## Aim of the task
Rewrite the lines below with "QUICK_REFERENCE" renamed to "CHEAT_SHEET" and nothing else changed. Leave the pictures out.

## Input material
[Start of section]
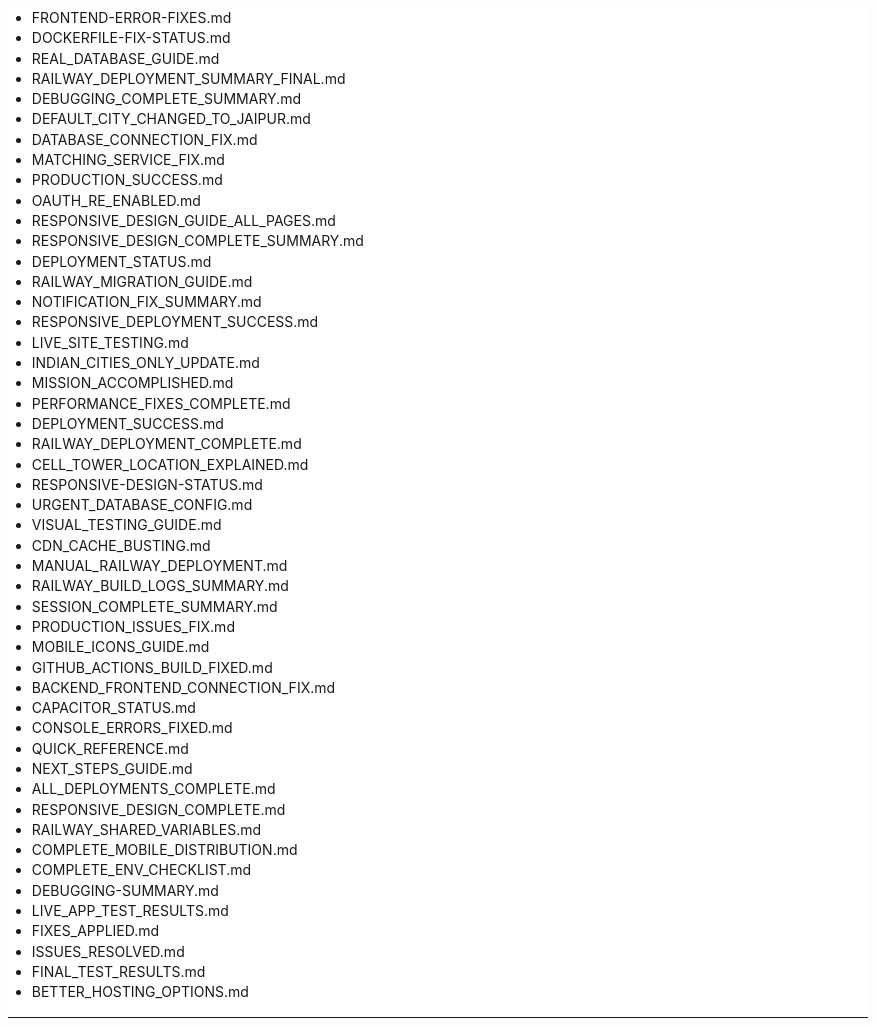 - FRONTEND-ERROR-FIXES.md
- DOCKERFILE-FIX-STATUS.md
- REAL_DATABASE_GUIDE.md
- RAILWAY_DEPLOYMENT_SUMMARY_FINAL.md
- DEBUGGING_COMPLETE_SUMMARY.md
- DEFAULT_CITY_CHANGED_TO_JAIPUR.md
- DATABASE_CONNECTION_FIX.md
- MATCHING_SERVICE_FIX.md
- PRODUCTION_SUCCESS.md
- OAUTH_RE_ENABLED.md
- RESPONSIVE_DESIGN_GUIDE_ALL_PAGES.md
- RESPONSIVE_DESIGN_COMPLETE_SUMMARY.md
- DEPLOYMENT_STATUS.md
- RAILWAY_MIGRATION_GUIDE.md
- NOTIFICATION_FIX_SUMMARY.md
- RESPONSIVE_DEPLOYMENT_SUCCESS.md
- LIVE_SITE_TESTING.md
- INDIAN_CITIES_ONLY_UPDATE.md
- MISSION_ACCOMPLISHED.md
- PERFORMANCE_FIXES_COMPLETE.md
- DEPLOYMENT_SUCCESS.md
- RAILWAY_DEPLOYMENT_COMPLETE.md
- CELL_TOWER_LOCATION_EXPLAINED.md
- RESPONSIVE-DESIGN-STATUS.md
- URGENT_DATABASE_CONFIG.md
- VISUAL_TESTING_GUIDE.md
- CDN_CACHE_BUSTING.md
- MANUAL_RAILWAY_DEPLOYMENT.md
- RAILWAY_BUILD_LOGS_SUMMARY.md
- SESSION_COMPLETE_SUMMARY.md
- PRODUCTION_ISSUES_FIX.md
- MOBILE_ICONS_GUIDE.md
- GITHUB_ACTIONS_BUILD_FIXED.md
- BACKEND_FRONTEND_CONNECTION_FIX.md
- CAPACITOR_STATUS.md
- CONSOLE_ERRORS_FIXED.md
- QUICK_REFERENCE.md
- NEXT_STEPS_GUIDE.md
- ALL_DEPLOYMENTS_COMPLETE.md
- RESPONSIVE_DESIGN_COMPLETE.md
- RAILWAY_SHARED_VARIABLES.md
- COMPLETE_MOBILE_DISTRIBUTION.md
- COMPLETE_ENV_CHECKLIST.md
- DEBUGGING-SUMMARY.md
- LIVE_APP_TEST_RESULTS.md
- FIXES_APPLIED.md
- ISSUES_RESOLVED.md
- FINAL_TEST_RESULTS.md
- BETTER_HOSTING_OPTIONS.md

---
[End of section]
## Answer
 - FRONTEND-ERROR-FIXES.md
- DOCKERFILE-FIX-STATUS.md
- REAL_DATABASE_GUIDE.md
- RAILWAY_DEPLOYMENT_SUMMARY_FINAL.md
- DEBUGGING_COMPLETE_SUMMARY.md
- DEFAULT_CITY_CHANGED_TO_JAIPUR.md
- DATABASE_CONNECTION_FIX.md
- MATCHING_SERVICE_FIX.md
- PRODUCTION_SUCCESS.md
- OAUTH_RE_ENABLED.md
- RESPONSIVE_DESIGN_GUIDE_ALL_PAGES.md
- RESPONSIVE_DESIGN_COMPLETE_SUMMARY.md
- DEPLOYMENT_STATUS.md
- RAILWAY_MIGRATION_GUIDE.md
- NOTIFICATION_FIX_SUMMARY.md
- RESPONSIVE_DEPLOYMENT_SUCCESS.md
- LIVE_SITE_TESTING.md
- INDIAN_CITIES_ONLY_UPDATE.md
- MISSION_ACCOMPLISHED.md
- PERFORMANCE_FIXES_COMPLETE.md
- DEPLOYMENT_SUCCESS.md
- RAILWAY_DEPLOYMENT_COMPLETE.md
- CELL_TOWER_LOCATION_EXPLAINED.md
- RESPONSIVE-DESIGN-STATUS.md
- URGENT_DATABASE_CONFIG.md
- VISUAL_TESTING_GUIDE.md
- CDN_CACHE_BUSTING.md
- MANUAL_RAILWAY_DEPLOYMENT.md
- RAILWAY_BUILD_LOGS_SUMMARY.md
- SESSION_COMPLETE_SUMMARY.md
- PRODUCTION_ISSUES_FIX.md
- MOBILE_ICONS_GUIDE.md
- GITHUB_ACTIONS_BUILD_FIXED.md
- BACKEND_FRONTEND_CONNECTION_FIX.md
- CAPACITOR_STATUS.md
- CONSOLE_ERRORS_FIXED.md
- CHEAT_SHEET.md
- NEXT_STEPS_GUIDE.md
- ALL_DEPLOYMENTS_COMPLETE.md
- RESPONSIVE_DESIGN_COMPLETE.md
- RAILWAY_SHARED_VARIABLES.md
- COMPLETE_MOBILE_DISTRIBUTION.md
- COMPLETE_ENV_CHECKLIST.md
- DEBUGGING-SUMMARY.md
- LIVE_APP_TEST_RESULTS.md
- FIXES_APPLIED.md
- ISSUES_RESOLVED.md
- FINAL_TEST_RESULTS.md
- BETTER_HOSTING_OPTIONS.md

---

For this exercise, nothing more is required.